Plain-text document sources
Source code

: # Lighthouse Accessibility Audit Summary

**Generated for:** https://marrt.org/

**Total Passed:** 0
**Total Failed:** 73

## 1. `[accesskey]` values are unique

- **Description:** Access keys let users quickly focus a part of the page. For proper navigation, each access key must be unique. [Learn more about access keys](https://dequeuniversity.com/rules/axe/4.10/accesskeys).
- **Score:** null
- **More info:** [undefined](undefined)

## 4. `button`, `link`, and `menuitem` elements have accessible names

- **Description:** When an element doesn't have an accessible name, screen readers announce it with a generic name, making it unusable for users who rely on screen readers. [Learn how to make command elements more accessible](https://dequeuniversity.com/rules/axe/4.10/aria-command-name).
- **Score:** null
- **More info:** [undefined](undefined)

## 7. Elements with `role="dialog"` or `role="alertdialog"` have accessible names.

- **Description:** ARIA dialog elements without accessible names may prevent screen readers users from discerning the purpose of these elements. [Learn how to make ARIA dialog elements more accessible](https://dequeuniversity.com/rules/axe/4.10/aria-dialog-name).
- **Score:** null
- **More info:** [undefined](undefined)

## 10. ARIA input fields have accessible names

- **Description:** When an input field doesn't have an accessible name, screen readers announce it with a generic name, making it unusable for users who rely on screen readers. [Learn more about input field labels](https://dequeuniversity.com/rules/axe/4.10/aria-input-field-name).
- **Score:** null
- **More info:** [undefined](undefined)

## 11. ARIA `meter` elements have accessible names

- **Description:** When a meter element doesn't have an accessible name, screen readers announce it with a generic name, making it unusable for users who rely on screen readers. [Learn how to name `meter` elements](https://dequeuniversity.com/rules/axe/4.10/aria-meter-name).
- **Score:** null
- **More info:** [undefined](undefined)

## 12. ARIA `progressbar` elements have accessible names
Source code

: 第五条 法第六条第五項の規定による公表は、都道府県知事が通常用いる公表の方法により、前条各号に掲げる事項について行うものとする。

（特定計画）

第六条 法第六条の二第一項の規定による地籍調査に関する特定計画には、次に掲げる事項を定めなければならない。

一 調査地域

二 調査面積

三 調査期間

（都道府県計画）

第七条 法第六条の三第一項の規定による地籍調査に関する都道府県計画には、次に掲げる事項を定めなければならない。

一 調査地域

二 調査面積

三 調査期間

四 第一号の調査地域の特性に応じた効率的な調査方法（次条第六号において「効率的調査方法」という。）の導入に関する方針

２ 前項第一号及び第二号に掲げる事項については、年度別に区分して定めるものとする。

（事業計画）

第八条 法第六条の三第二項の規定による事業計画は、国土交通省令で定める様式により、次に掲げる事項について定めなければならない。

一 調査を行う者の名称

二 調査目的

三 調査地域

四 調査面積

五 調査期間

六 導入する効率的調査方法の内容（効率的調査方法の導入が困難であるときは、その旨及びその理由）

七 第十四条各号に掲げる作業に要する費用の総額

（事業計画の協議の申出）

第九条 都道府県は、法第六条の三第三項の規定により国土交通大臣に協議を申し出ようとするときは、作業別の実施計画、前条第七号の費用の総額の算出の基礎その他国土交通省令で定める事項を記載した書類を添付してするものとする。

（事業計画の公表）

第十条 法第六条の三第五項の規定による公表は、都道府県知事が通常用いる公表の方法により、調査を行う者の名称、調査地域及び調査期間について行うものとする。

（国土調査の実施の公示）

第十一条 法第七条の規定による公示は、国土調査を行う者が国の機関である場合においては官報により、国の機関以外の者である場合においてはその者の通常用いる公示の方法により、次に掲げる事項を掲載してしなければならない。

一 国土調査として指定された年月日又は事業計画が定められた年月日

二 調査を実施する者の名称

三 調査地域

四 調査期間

» Aim of the task:
Reproduce every one of the rows above, line for line, with no character changed.

» Exercise result:
Source code

: # Lighthouse Accessibility Audit Summary

**Generated for:** https://marrt.org/

**Total Passed:** 0
**Total Failed:** 73

## 1. `[accesskey]` values are unique

- **Description:** Access keys let users quickly focus a part of the page. For proper navigation, each access key must be unique. [Learn more about access keys](https://dequeuniversity.com/rules/axe/4.10/accesskeys).
- **Score:** null
- **More info:** [undefined](undefined)

## 4. `button`, `link`, and `menuitem` elements have accessible names

- **Description:** When an element doesn't have an accessible name, screen readers announce it with a generic name, making it unusable for users who rely on screen readers. [Learn how to make command elements more accessible](https://dequeuniversity.com/rules/axe/4.10/aria-command-name).
- **Score:** null
- **More info:** [undefined](undefined)

## 7. Elements with `role="dialog"` or `role="alertdialog"` have accessible names.

- **Description:** ARIA dialog elements without accessible names may prevent screen readers users from discerning the purpose of these elements. [Learn how to make ARIA dialog elements more accessible](https://dequeuniversity.com/rules/axe/4.10/aria-dialog-name).
- **Score:** null
- **More info:** [undefined](undefined)

## 10. ARIA input fields have accessible names

- **Description:** When an input field doesn't have an accessible name, screen readers announce it with a generic name, making it unusable for users who rely on screen readers. [Learn more about input field labels](https://dequeuniversity.com/rules/axe/4.10/aria-input-field-name).
- **Score:** null
- **More info:** [undefined](undefined)

## 11. ARIA `meter` elements have accessible names

- **Description:** When a meter element doesn't have an accessible name, screen readers announce it with a generic name, making it unusable for users who rely on screen readers. [Learn how to name `meter` elements](https://dequeuniversity.com/rules/axe/4.10/aria-meter-name).
- **Score:** null
- **More info:** [undefined](undefined)

## 12. ARIA `progressbar` elements have accessible names
Source code

: 第五条 法第六条第五項の規定による公表は、都道府県知事が通常用いる公表の方法により、前条各号に掲げる事項について行うものとする。

（特定計画）

第六条 法第六条の二第一項の規定による地籍調査に関する特定計画には、次に掲げる事項を定めなければならない。

一 調査地域

二 調査面積

三 調査期間

（都道府県計画）

第七条 法第六条の三第一項の規定による地籍調査に関する都道府県計画には、次に掲げる事項を定めなければならない。

一 調査地域

二 調査面積

三 調査期間

四 第一号の調査地域の特性に応じた効率的な調査方法（次条第六号において「効率的調査方法」という。）の導入に関する方針

２ 前項第一号及び第二号に掲げる事項については、年度別に区分して定めるものとする。

（事業計画）

第八条 法第六条の三第二項の規定による事業計画は、国土交通省令で定める様式により、次に掲げる事項について定めなければならない。

一 調査を行う者の名称

二 調査目的

三 調査地域

四 調査面積

五 調査期間

六 導入する効率的調査方法の内容（効率的調査方法の導入が困難であるときは、その旨及びその理由）

七 第十四条各号に掲げる作業に要する費用の総額

（事業計画の協議の申出）

第九条 都道府県は、法第六条の三第三項の規定により国土交通大臣に協議を申し出ようとするときは、作業別の実施計画、前条第七号の費用の総額の算出の基礎その他国土交通省令で定める事項を記載した書類を添付してするものとする。

（事業計画の公表）

第十条 法第六条の三第五項の規定による公表は、都道府県知事が通常用いる公表の方法により、調査を行う者の名称、調査地域及び調査期間について行うものとする。

（国土調査の実施の公示）

第十一条 法第七条の規定による公示は、国土調査を行う者が国の機関である場合においては官報により、国の機関以外の者である場合においてはその者の通常用いる公示の方法により、次に掲げる事項を掲載してしなければならない。

一 国土調査として指定された年月日又は事業計画が定められた年月日

二 調査を実施する者の名称

三 調査地域

四 調査期間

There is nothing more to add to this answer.